Глаша развела руками. Денег действительно нет. Геннадий замирает на месте. Смотрит грустно и выжидающе. Потом улыбается и машет на прощание рукой.
— Подруге привет от меня передавай.
— Подруге?
— Брунгильде.
Конец лета. Изменчивые облака нет-нет да и прикрывают солнце, тем самым создавая иллюзию движения. Из почерневших ягод бузины, что попались ей по дороге, захотелось сделать бусы в несколько рядов. Как в детстве. В детстве все любят лето, а она не любила, как и осень, и зиму. В детстве она любила весну.
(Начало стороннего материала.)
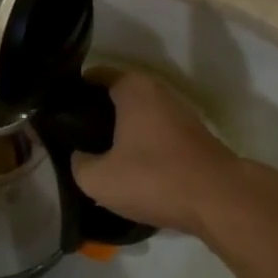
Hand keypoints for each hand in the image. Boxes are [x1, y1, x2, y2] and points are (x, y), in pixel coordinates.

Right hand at [71, 71, 250, 236]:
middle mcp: (157, 90)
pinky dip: (142, 144)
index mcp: (132, 87)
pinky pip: (156, 132)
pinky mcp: (192, 136)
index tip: (58, 113)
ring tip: (99, 155)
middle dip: (96, 113)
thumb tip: (78, 156)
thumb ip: (78, 164)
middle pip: (116, 95)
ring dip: (120, 131)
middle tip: (75, 138)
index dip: (73, 93)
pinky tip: (131, 168)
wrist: (219, 200)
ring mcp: (179, 112)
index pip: (94, 76)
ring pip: (138, 115)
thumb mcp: (99, 179)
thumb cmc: (154, 178)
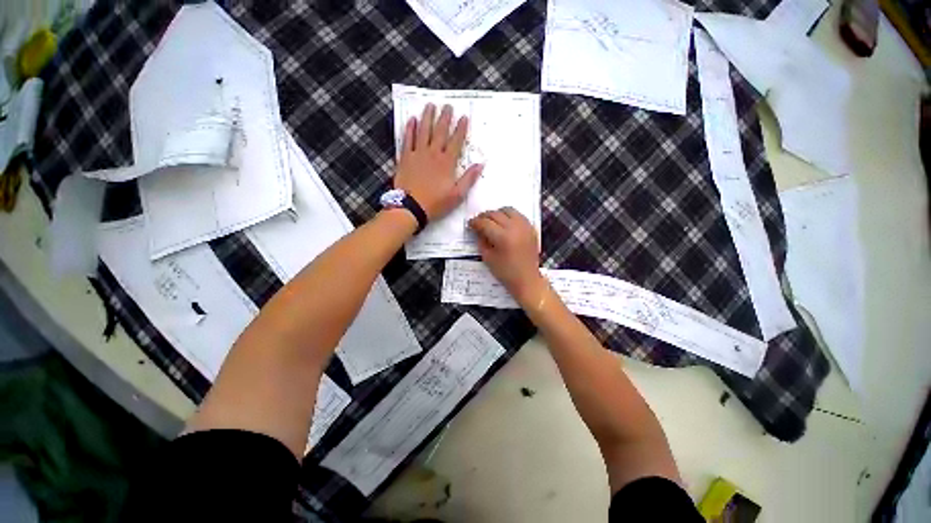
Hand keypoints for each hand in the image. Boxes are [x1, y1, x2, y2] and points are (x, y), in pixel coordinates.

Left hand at [393, 103, 483, 220]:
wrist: (410, 207)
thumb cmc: (435, 203)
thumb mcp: (457, 195)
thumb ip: (468, 179)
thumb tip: (480, 164)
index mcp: (447, 163)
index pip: (456, 142)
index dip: (461, 129)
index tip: (464, 117)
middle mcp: (433, 154)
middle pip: (440, 132)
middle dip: (445, 118)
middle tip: (448, 106)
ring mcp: (417, 154)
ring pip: (423, 131)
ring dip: (427, 117)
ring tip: (430, 105)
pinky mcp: (405, 158)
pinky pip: (407, 139)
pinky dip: (410, 129)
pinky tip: (412, 120)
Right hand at [469, 207, 546, 305]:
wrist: (527, 279)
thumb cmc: (506, 272)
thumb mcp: (488, 258)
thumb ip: (481, 241)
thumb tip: (477, 230)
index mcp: (502, 237)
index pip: (485, 223)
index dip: (475, 222)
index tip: (470, 224)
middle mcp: (514, 227)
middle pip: (495, 214)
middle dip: (484, 216)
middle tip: (478, 222)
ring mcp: (524, 226)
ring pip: (508, 210)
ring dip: (497, 213)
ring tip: (492, 221)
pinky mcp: (531, 228)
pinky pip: (518, 215)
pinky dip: (509, 216)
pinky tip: (505, 223)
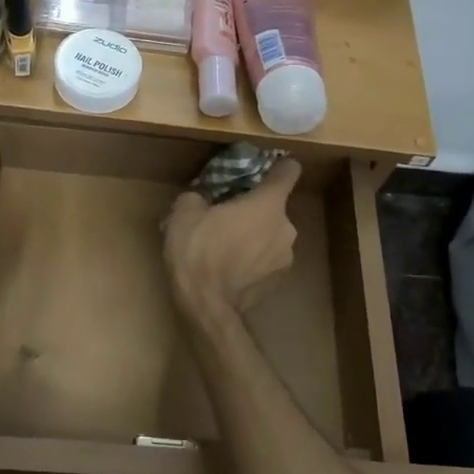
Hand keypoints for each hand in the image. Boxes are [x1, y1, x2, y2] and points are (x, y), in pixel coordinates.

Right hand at [164, 159, 301, 321]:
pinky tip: (230, 268)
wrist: (207, 306)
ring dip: (254, 236)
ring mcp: (286, 257)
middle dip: (254, 209)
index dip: (278, 167)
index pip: (289, 171)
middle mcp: (286, 227)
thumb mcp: (184, 212)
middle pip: (274, 207)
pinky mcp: (279, 282)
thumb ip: (198, 196)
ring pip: (271, 235)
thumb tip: (202, 199)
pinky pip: (267, 259)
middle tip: (226, 217)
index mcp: (268, 203)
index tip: (264, 169)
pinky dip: (254, 259)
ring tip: (225, 246)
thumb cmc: (198, 251)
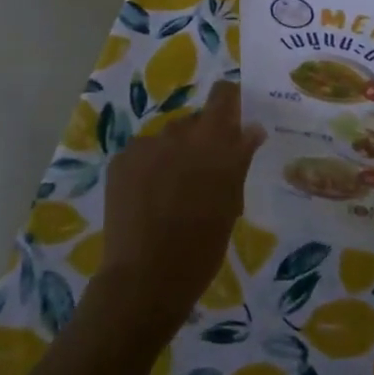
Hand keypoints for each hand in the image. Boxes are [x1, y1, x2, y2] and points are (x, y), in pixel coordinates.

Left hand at [97, 80, 263, 333]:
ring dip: (173, 155)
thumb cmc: (201, 248)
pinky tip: (147, 199)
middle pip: (194, 122)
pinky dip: (148, 169)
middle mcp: (178, 133)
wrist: (144, 279)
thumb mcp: (230, 204)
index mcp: (212, 141)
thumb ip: (239, 159)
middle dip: (200, 141)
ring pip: (166, 139)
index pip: (223, 95)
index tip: (232, 122)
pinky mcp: (121, 160)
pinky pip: (142, 154)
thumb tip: (253, 128)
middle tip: (202, 176)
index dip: (229, 102)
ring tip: (171, 193)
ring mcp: (146, 145)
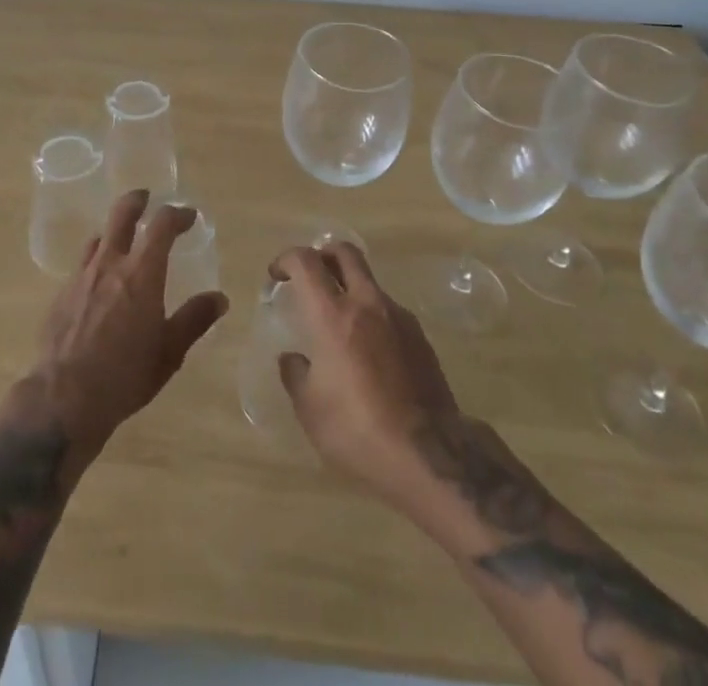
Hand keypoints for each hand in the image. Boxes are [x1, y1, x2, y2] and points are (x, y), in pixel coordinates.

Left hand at [27, 190, 228, 454]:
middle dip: (137, 201)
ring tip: (123, 243)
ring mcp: (81, 277)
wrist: (63, 399)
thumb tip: (219, 298)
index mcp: (141, 274)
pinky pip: (82, 265)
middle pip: (121, 214)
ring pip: (99, 238)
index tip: (189, 216)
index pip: (161, 225)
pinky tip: (99, 284)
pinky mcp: (61, 294)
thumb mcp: (169, 353)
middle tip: (146, 199)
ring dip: (114, 232)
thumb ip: (194, 320)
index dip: (177, 214)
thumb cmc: (125, 376)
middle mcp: (110, 264)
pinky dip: (96, 262)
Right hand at [269, 243, 460, 499]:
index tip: (277, 275)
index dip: (287, 258)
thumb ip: (296, 374)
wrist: (430, 455)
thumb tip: (292, 358)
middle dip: (323, 255)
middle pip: (345, 252)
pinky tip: (369, 352)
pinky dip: (372, 316)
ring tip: (340, 325)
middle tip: (310, 278)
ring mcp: (398, 317)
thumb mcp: (310, 410)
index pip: (306, 261)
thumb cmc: (358, 430)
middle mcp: (366, 304)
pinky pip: (388, 311)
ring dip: (350, 288)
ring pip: (369, 282)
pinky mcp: (421, 337)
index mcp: (332, 315)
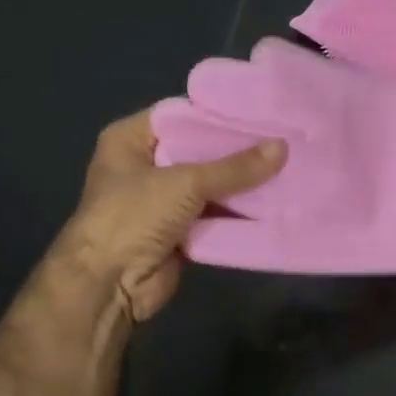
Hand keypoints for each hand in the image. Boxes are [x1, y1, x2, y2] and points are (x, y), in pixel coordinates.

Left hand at [60, 108, 286, 322]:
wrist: (108, 284)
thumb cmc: (133, 216)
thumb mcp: (186, 183)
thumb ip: (235, 167)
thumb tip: (283, 147)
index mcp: (130, 139)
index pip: (182, 114)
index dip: (219, 113)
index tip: (260, 110)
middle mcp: (145, 164)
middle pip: (199, 149)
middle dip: (237, 149)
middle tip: (282, 136)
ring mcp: (161, 199)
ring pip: (210, 183)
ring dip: (242, 182)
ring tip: (287, 164)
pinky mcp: (178, 229)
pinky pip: (215, 212)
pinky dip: (238, 209)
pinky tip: (274, 198)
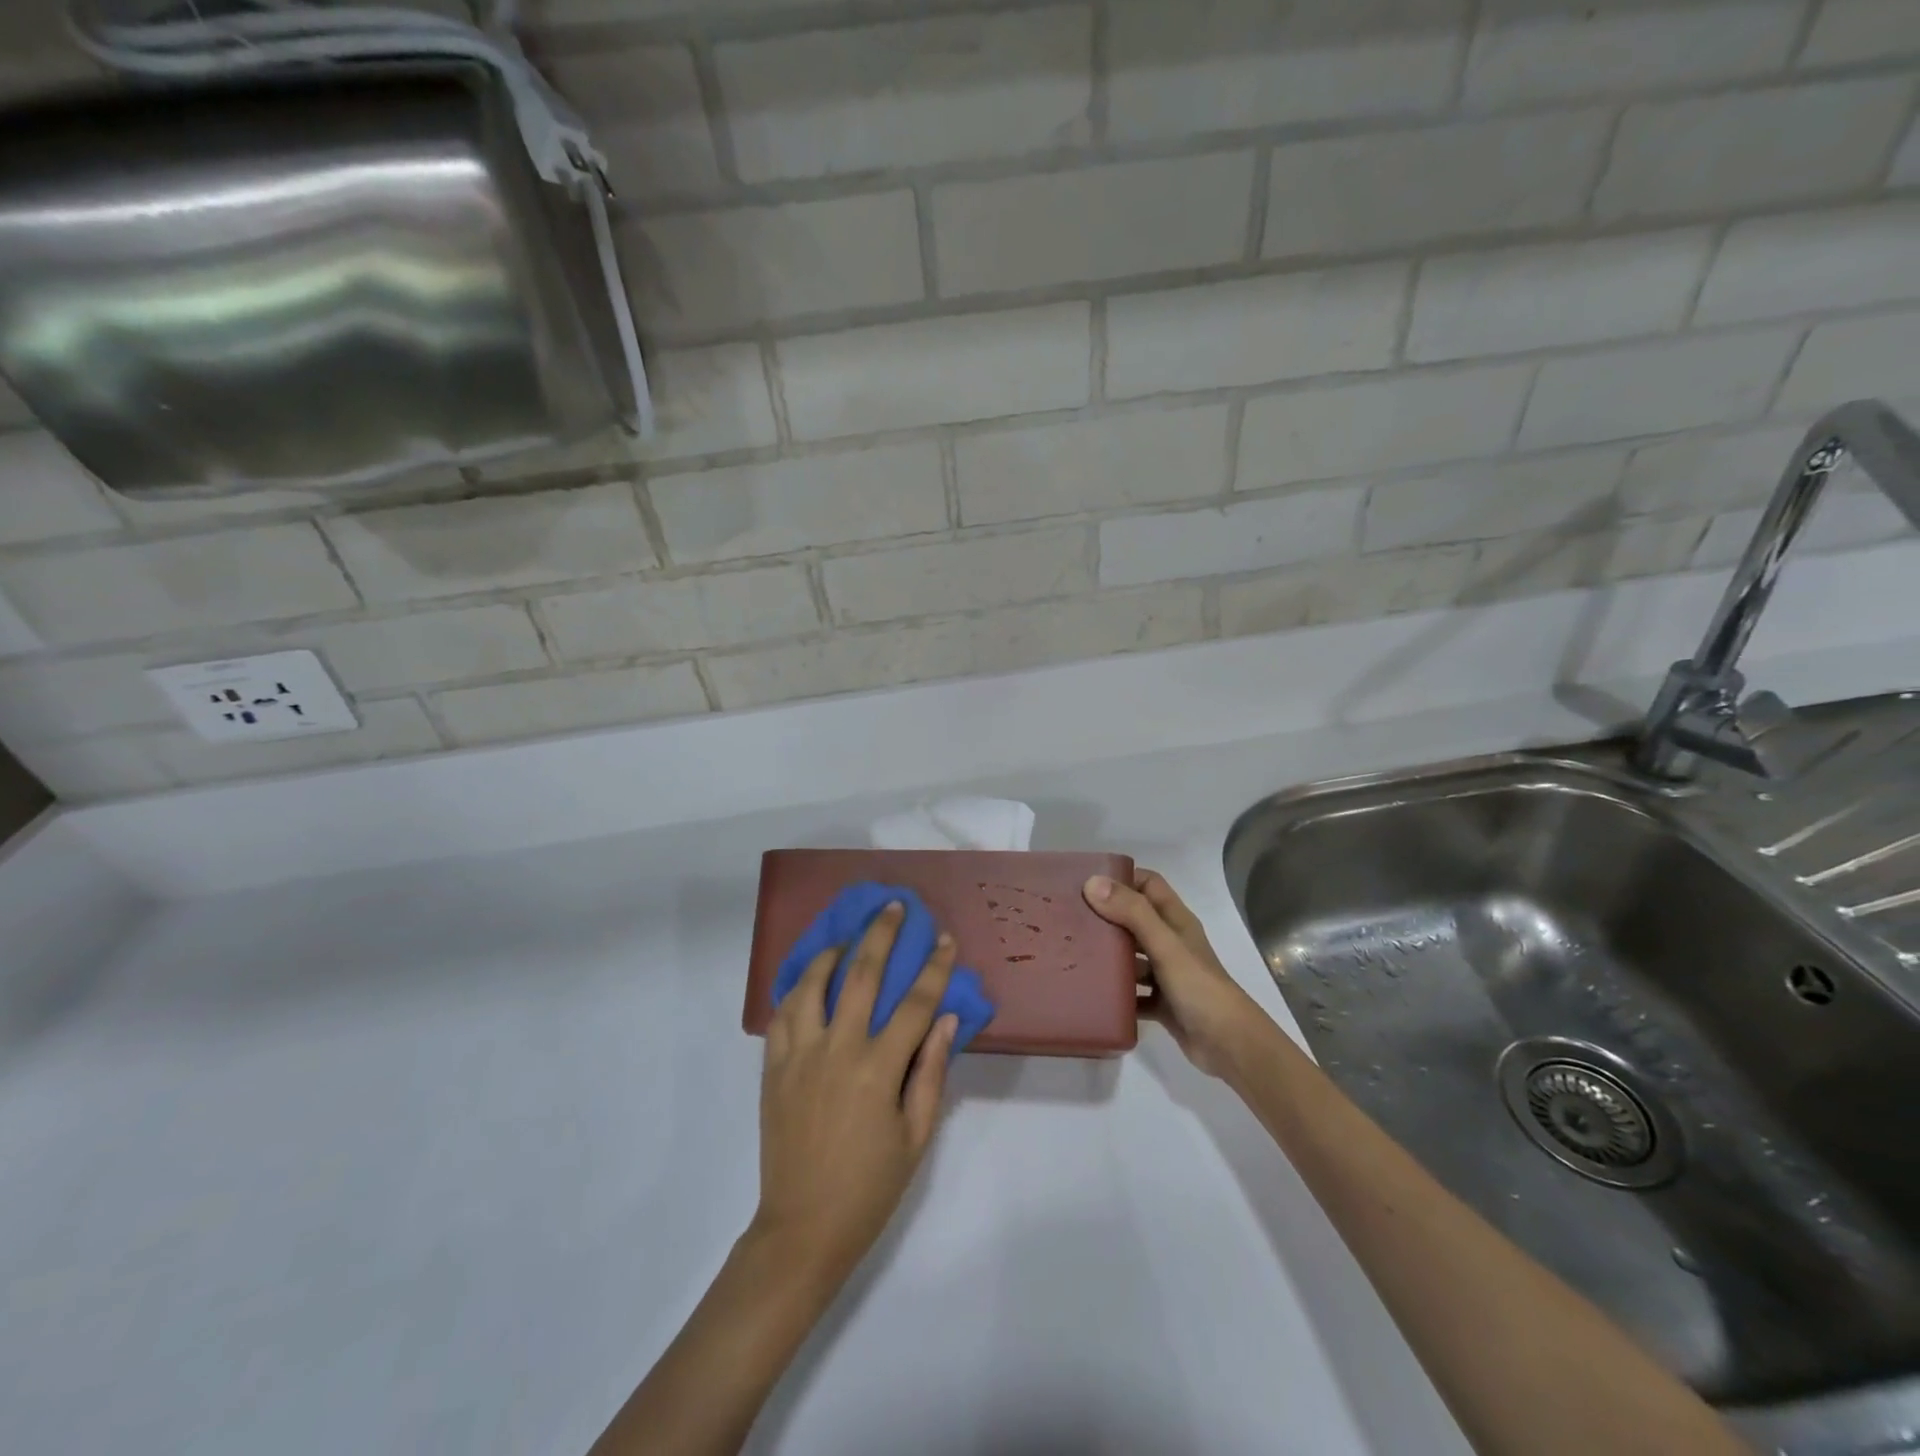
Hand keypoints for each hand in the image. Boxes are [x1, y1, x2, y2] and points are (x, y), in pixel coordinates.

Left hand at [753, 902, 958, 1281]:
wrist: (802, 1228)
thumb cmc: (869, 1186)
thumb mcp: (916, 1136)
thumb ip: (931, 1072)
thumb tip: (945, 1018)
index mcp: (877, 1070)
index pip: (913, 1004)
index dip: (934, 968)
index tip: (945, 939)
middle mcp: (837, 1050)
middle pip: (861, 976)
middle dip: (882, 935)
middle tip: (894, 906)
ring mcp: (799, 1055)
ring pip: (812, 985)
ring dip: (833, 952)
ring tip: (847, 936)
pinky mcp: (773, 1068)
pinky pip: (782, 1013)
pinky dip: (797, 988)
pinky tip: (809, 978)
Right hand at [1084, 869, 1266, 1078]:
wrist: (1230, 1046)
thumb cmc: (1199, 988)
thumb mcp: (1165, 945)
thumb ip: (1132, 913)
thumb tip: (1092, 882)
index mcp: (1176, 921)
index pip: (1148, 885)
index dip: (1122, 878)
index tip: (1086, 882)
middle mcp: (1171, 943)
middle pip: (1134, 920)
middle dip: (1106, 917)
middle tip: (1069, 918)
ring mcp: (1166, 975)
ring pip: (1131, 957)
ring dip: (1108, 956)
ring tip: (1072, 954)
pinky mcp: (1161, 1003)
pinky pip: (1132, 993)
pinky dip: (1115, 992)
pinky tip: (1090, 993)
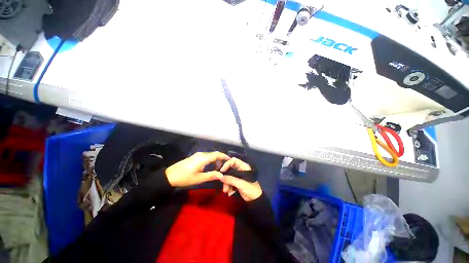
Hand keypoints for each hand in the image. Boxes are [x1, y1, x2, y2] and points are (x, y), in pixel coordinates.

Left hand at [165, 152, 229, 186]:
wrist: (170, 175)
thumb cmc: (185, 177)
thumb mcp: (199, 178)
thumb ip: (211, 176)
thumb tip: (222, 175)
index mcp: (203, 158)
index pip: (216, 155)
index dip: (224, 156)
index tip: (229, 160)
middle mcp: (201, 154)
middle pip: (214, 154)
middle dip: (220, 159)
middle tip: (224, 167)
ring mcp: (197, 155)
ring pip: (210, 155)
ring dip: (216, 159)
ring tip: (218, 168)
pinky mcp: (195, 157)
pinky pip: (206, 156)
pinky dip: (211, 160)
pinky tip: (211, 166)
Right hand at [219, 158, 261, 201]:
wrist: (255, 200)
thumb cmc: (251, 189)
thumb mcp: (241, 184)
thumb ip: (231, 180)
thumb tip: (221, 177)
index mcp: (243, 167)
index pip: (233, 161)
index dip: (227, 164)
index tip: (222, 170)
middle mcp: (240, 169)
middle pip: (229, 168)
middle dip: (225, 176)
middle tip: (222, 183)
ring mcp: (238, 176)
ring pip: (228, 176)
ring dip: (226, 183)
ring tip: (226, 191)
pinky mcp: (236, 182)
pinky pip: (229, 181)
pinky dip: (228, 186)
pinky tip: (229, 193)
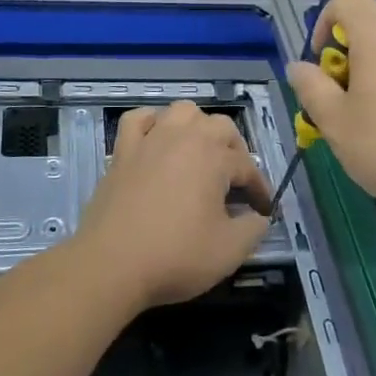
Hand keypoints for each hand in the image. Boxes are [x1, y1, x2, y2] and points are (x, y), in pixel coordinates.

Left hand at [77, 102, 270, 308]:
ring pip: (182, 111)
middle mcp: (184, 137)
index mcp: (213, 157)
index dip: (259, 189)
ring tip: (201, 153)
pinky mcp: (122, 151)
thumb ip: (254, 229)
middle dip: (235, 150)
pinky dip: (152, 122)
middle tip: (236, 182)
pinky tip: (157, 138)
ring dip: (198, 126)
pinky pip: (138, 119)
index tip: (264, 210)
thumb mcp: (229, 251)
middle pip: (220, 127)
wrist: (111, 264)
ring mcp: (150, 140)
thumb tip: (259, 217)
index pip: (247, 167)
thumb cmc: (175, 256)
Вспомнилось, как в марте по дороге в школу она расстёгивала куртку, снимала надоевшую за зиму шапку, хрустела тонким льдом проталин и весенних утренних луж и мечтала жить на берегу океана в доме с огромными прозрачными окнами. Сочинять детские сказки и заниматься разведением цветов. Жизнь казалась бесконечной и доступной во всех своих проявлениях. И возможность сделать с ней всё, что ты захочешь, выбрать любой путь. И уверенность: ты можешь. Это было сто лет назад. Зачем она вспомнила? Жизнь внесла свои жёсткие коррективы. Нет, не обломала, но приземлила.